If you're over 30 and considering have a baby, here's what you need to know when it comes to getting pregnant and staying healthy during pregnancy and beyond.

Why Women Are Waiting

According to the provisional birthrate report from the Centers for Disease Control and Prevention (CDC), while there have been steady increases for women in the 30 to 34 and 35 to 39 age groups, birthrates have declined by an average of 4% per year since 2007 for women in the 20 to 24 and 25 to 29 age brackets.

Although the current trends indicate more women are waiting until their 30s to have babies, the reasons are unclear. Some possible explanations include:

  • Declines and delays of marriage
  • Finishing schooling and establishing a career before turning to thoughts of having a baby
  • Greater access to safe and effective contraceptive
  • Having fewer children
  • Improved fertility technologies
  • More screen time, less sex

Coping With Infertility

The longer you wait to try to have a baby, the more challenging it may be to get pregnant. Women are most fertile in their 20s, with a slight decline in fertility at the age of 32. The decline increases more steeply after the age of 37.

If you are over the age of 35 and have not been able to get pregnant after six months of well-timed intercourse without using contraception, fertility experts recommend seeking the help of an obstetrician or fertility specialist (reproductive endocrinologist).

About one-third of women over 35 will seek the help of a fertility specialist, and that number increases with age.

While age-related decreases in fertility can be caused by fewer eggs, less frequent ovulation, and poorer egg quality, age is not an automatic issue. Your doctor or midwife can order tests if they are concerned about ovulation, which is only one aspect of fertility testing.

Your infertility treatment plan will depend on the cause or causes behind your infertility and can range from simply monitoring ovulation to taking an oral medication to in vitro fertilization (IVF).

Staying Pregnant

Every pregnancy carries the risk of miscarriage, and that risk goes up with age. Many miscarriages can be a result of chromosomal abnormalities, and the chance of a baby having these abnormalities also goes up with the age of the mother, particularly after age 35.

The following chronic conditions can also complicate your pregnancy and increase your risk of having a miscarriage:

  • Diabetes
  • High blood pressure
  • Thyroid

Identifying or managing any chronic conditions before you are pregnant can minimize the risk of miscarriage. Meeting with your healthcare provider for a preconception work-up prior to trying to conceive is an important step.

Managing Body Changes

The older you are, the more challenging the physical changes of pregnancy may be on your body. Luckily, many women in their 30s are used to being physically active and have a well-established fitness routine.

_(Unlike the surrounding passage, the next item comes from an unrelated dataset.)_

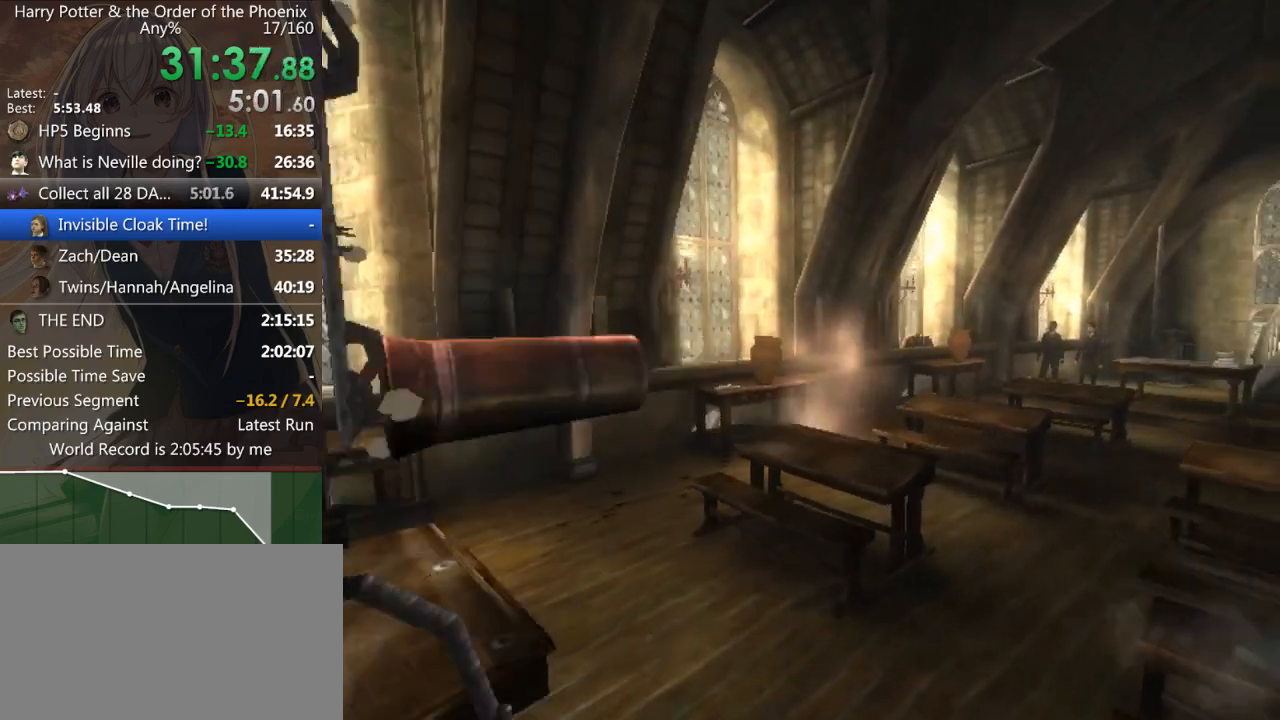
{"keys": ["d", "shift_l", "w"], "mouse": [], "events": []}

If you are already exercising, there is usually no reason to stop just because you are pregnant. In fact, staying physically fit and active during your pregnancy can help you to feel strong and minimize pregnancy-related discomforts. Some studies even show that women who stay active during pregnancy have easier and shorter labors.

If you have not been exercising, starting a gentle program of swimming, yoga, or walking under your provider's guidance can offer a lot of benefits throughout your pregnancy, including helping to reduce stress and improve your physical condition.

Check with your doctor or midwife at your first prenatal to discuss your physical activity and determine if you need to make any changes to what you are currently doing.

Navigating Emotional Changes

The hormonal changes that occur during pregnancy can affect your emotions, and this is true regardless of your age. If you're feeling alone or depressed or can't seem to get negative emotions under control, it's essential to reach out for help. Contact your doctor and let them know how you're feeling.

If you have other friends in their 30s who are also having babies, consider sharing your feelings and experiences with them. You can also look for online pregnancy support groups and social events in your community to connect with others who are experiencing the highs and lows of pregnancy.

Genetic Issues

Genetic screening is great for some families because the procedure (which is just a simple blood test) doesn't pose any major risks to the mother or baby, and the results can help you decide if further, more invasive genetic testing is more appropriate for your family.

Genetic Screening

Genetic screenings may be offered during your prenatal care appointments, especially if you are 35 or older (which is considered advanced maternal age). The test results tell you about the likelihood of your baby being born with a genetic problem.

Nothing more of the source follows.